Moeten we weerstaan aan de sirenezang van de cyclische waarden?

Thomas planell
Thomas Planell
Beheerder-Analist bij DNCA

Thomas Planell, Beheerder-Analist bij DNCA

Operationele hefboom, “pricing power”, orderboekjes gevuld als nooit tevoren, lage voorraadniveaus bij de klanten en misschien, eindelijk, de eerste tekenen van een decongestie van de toeleveringsketen: schijnbaar geen vuiltje aan de lucht voor de grote Europese industriële groepen. Producenten van industriële uitrustingsgoederen (“capital goods”) maken zich op om een vierde kwartaal in het teken van een sterke organische groei te publiceren (bijna 10 % in Europa, na de respectievelijk 40 % en vervolgens 20 % in het tweede en derde kwartaal 2021). Hun boodschap voor het komende boekjaar zal aandachtig worden gevolgd. Krijgen we de bevestiging dat de bedrijfsinvesteringen (CAPEX) aanbelanden in een “supercyclus”?

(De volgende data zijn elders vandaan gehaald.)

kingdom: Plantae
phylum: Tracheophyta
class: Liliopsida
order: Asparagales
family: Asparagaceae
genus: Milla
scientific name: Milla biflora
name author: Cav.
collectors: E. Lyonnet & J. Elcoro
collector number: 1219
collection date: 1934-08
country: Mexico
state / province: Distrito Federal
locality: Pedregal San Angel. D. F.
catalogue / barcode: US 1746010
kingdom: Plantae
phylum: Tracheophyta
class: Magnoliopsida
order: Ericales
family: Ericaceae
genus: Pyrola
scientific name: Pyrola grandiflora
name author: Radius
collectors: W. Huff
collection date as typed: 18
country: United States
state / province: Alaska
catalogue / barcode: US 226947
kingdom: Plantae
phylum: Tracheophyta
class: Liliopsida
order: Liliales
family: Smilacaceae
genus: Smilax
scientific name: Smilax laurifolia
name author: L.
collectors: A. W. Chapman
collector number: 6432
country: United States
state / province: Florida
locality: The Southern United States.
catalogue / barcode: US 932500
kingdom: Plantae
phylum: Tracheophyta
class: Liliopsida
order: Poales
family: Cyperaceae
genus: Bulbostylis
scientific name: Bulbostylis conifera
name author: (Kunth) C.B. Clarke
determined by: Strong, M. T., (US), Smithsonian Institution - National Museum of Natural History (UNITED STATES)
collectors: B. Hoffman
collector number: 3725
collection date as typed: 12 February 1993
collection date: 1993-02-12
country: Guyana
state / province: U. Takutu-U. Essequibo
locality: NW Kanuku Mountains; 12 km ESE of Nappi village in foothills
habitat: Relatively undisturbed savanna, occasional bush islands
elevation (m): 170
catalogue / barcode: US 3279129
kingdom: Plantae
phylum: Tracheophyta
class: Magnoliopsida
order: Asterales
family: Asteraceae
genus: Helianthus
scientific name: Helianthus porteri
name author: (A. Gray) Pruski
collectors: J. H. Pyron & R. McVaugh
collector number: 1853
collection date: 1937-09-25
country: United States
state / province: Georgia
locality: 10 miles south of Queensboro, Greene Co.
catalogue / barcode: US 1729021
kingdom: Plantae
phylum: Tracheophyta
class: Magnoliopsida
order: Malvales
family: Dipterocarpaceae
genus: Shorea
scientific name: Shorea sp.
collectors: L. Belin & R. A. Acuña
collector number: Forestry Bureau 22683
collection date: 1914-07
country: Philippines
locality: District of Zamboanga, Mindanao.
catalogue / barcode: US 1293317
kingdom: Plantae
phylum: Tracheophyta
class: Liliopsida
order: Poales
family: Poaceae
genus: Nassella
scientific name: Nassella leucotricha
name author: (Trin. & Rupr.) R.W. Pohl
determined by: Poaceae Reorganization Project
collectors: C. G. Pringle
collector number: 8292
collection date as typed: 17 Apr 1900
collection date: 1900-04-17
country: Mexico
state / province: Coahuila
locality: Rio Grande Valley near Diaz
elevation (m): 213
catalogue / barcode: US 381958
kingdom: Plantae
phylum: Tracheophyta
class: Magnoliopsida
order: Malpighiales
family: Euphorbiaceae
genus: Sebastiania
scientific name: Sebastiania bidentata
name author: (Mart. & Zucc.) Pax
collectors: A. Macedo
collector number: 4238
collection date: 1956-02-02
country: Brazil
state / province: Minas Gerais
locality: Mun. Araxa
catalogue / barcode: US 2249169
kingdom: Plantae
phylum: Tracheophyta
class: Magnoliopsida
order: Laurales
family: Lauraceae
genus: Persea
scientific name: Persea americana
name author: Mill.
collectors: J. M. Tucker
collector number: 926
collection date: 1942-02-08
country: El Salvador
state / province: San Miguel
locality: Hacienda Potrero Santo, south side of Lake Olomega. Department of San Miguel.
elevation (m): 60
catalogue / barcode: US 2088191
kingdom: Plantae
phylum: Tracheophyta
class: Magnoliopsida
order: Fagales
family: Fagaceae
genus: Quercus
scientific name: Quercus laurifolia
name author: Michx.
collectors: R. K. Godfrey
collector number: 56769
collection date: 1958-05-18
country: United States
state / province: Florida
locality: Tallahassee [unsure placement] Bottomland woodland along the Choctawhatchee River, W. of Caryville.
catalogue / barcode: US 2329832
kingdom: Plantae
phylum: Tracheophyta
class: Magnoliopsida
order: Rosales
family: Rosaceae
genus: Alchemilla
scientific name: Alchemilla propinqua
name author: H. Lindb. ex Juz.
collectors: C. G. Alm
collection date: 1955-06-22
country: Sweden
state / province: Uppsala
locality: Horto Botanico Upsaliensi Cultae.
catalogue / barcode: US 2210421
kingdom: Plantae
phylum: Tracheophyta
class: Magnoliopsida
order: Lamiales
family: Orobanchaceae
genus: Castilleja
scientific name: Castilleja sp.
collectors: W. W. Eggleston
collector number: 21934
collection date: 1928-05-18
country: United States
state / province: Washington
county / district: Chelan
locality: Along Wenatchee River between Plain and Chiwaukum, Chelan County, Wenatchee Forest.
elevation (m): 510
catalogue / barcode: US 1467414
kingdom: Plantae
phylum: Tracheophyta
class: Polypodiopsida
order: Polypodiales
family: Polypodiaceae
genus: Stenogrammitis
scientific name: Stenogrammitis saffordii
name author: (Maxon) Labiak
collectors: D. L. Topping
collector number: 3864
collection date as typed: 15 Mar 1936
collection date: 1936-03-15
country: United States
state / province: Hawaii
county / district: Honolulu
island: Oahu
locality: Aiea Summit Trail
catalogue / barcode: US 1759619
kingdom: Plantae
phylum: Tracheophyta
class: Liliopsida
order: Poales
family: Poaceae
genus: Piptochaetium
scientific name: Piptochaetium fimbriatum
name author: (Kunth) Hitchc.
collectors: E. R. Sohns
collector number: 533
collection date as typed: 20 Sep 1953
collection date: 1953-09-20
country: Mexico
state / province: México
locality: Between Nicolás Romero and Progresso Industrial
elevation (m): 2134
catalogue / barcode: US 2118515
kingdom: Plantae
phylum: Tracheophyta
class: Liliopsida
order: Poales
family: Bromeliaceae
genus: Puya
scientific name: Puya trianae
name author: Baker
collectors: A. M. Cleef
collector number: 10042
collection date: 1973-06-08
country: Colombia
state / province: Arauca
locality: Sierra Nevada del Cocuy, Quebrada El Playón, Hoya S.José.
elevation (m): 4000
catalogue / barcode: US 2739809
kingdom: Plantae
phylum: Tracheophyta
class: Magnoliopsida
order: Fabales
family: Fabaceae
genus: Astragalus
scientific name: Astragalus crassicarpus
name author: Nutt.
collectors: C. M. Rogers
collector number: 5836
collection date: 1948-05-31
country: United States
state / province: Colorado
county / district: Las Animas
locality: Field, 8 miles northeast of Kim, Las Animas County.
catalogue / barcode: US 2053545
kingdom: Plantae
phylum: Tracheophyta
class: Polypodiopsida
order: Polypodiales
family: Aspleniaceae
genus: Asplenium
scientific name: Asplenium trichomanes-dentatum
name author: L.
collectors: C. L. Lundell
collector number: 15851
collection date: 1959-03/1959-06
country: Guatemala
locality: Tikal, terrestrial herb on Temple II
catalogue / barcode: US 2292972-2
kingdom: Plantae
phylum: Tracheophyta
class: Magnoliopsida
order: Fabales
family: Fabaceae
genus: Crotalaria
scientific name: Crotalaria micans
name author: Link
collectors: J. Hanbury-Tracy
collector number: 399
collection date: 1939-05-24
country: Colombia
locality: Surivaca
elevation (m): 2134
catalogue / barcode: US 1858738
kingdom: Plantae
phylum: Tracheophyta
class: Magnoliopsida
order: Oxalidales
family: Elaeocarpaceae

Deze remonte van de investeringen, deze industriële “revolutie” worden op gang gebracht door de decarbonisatie-inspanningen in alle sectoren, de noodzaak om de reële wereld en de digitale wereld concreet op elkaar af te stemmen (5G, reken- en vermogenshalfgeleiders, twin & digital factory...) en tot slot, reëel zij het dan bescheiden: een onderliggende tendens tot herlokaliseren, tot lokaal produceren, om te voldoen aan de machtsstrategie van de staten of aan de vraag van de eindklanten.

Kortom de voorbeelden zijn legio en dagelijks vast te stellen: Safran en Engie slaan de handen in elkaar met een start-up voor waterstof in de luchtvaart, Arcelor lanceert het grootste industriële 5G-netwerk in Frankrijk, ASML verdrinkt onder de vraag naar productie-uitrusting voor halfgeleiders en moet de klanten een wederdienst bewijzen: de eenheden vroeger dan voorzien leveren, zonder ze te kunnen verwerken in de omzet, omdat de groep niet de tijd heeft ze te homologeren; TSMC zal ruim 100 miljard dollar geïnvesteerd hebben tussen 2021 en 2023… Maar voor de belegger is de kers op de taart (van het eigen vermogen) de inflatie.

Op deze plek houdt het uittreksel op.